A partir de ce point d'achoppement, les références contrapuntiques à l'histoire philosophique sont légions; réactualisation du mythe de l'Eternel Retour ["(…) Le cycle du Cosmos dans la vie, c'est une grande roue (…) faite de feelings"], réfutation du sensualisme (avec de sublimes pages sur le feeling comme mode de communication dépassant le langage codé sans toutefois parvenir à la perfection du concept), mise en perspective de la forme a priori du Temps ("Parce qu'on a créé une réalité, on a créé le Temps (…) ).. La place nous manque ici pour énumérer de façon exhaustive l'espace conceptuel dessiné par le mouvement de la Pensée vandammienne. Les pistes d'investigations par contre ne manquent pas pour un aspirant philosophe désireux de défricher de nouveaux horizons…

Interférence… On repense à la "Guerre du Feu"; on revoit cette scène nodale où le personnage de Naoh, parvenu à l'issue de sa quête prométhéenne (et ce par une prodigieuse ellipse temporelle qui déplie en deux heures de film plusieurs millénaires d'histoire proto-humaine), assiste pour la première fois à la domestication du feu par ceux de l'Autre tribu; le film tout entier se retrouve alors en abyme dans son regard poignant et incrédule quand, soudainement extrait de l'indifférenciation primordiale, il gagne avec la maîtrise du feu l'accès à la subjectivité pensante et à l'individuation.

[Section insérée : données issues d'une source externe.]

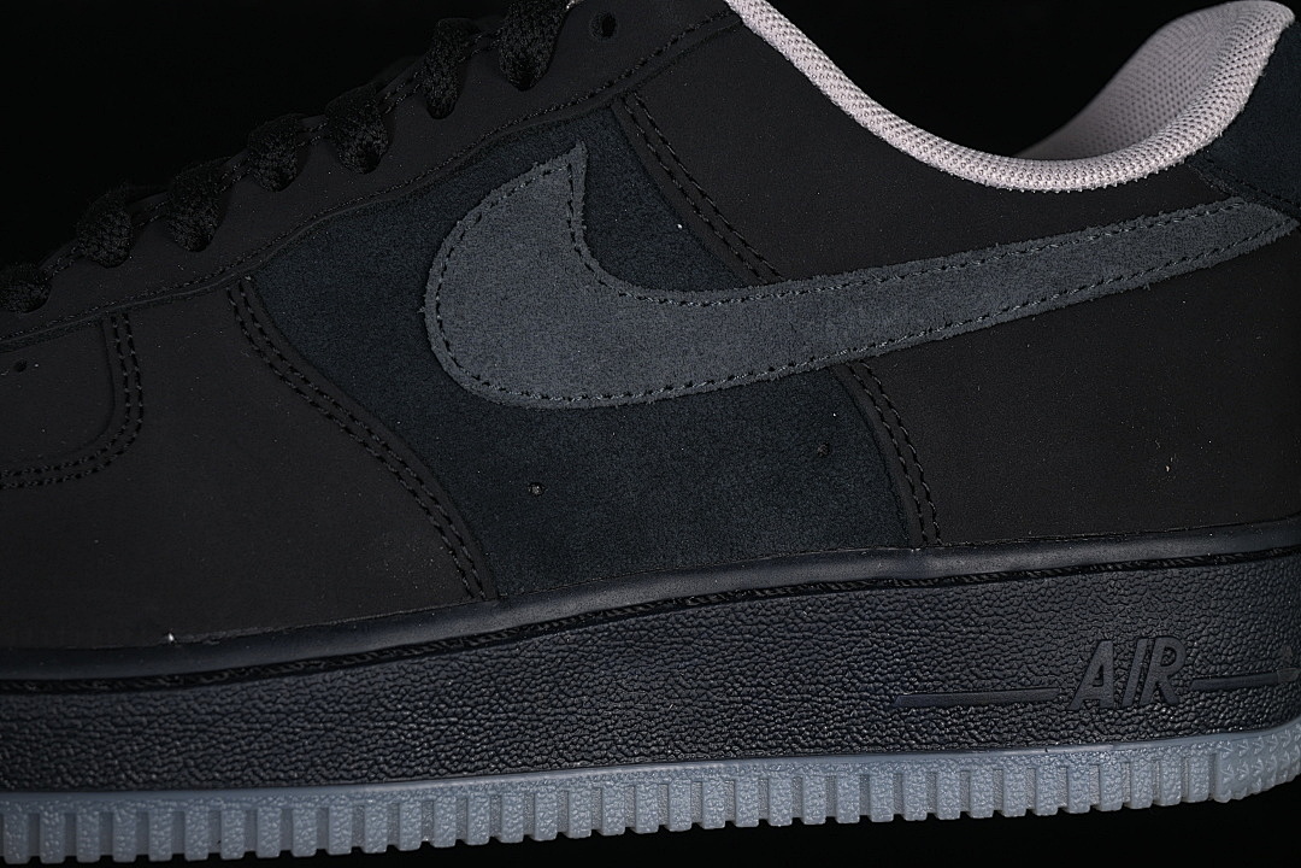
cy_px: 434
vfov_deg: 18.2
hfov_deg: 27.0
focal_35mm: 75
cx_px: 650
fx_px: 2710
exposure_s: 1/60
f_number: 6.3
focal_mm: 50
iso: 160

Mais à cet instant, il est encore un animal, un réceptacle bien trop étroit pour le Savoir qui s'y déverse de force. Le voilà contraint de penser l'impensable. Ce qu'il subit est bien plus qu'une injonction, c'est un viol...



Et c'est là une autre façon d'interpréter l'odyssée vandammienne, peut-être pas si éloignée de la première; le spectacle d'un homme dont l'intellect se heurte à ses propres limites, tandis qu'une sourde intuition l'enjoint à en explorer la face extérieure. Et cette ignorance par le réceptacle du réel Savoir dont il est le dépositaire n'entache en rien la valeur messianique du message qu'il délivre. Car, comme l'écrivait Farid Ud-Din Urid dans le "Colloque des Moineaux", "C'est souvent d'une douce ignorance que se nourrit l'appétit du Prophète".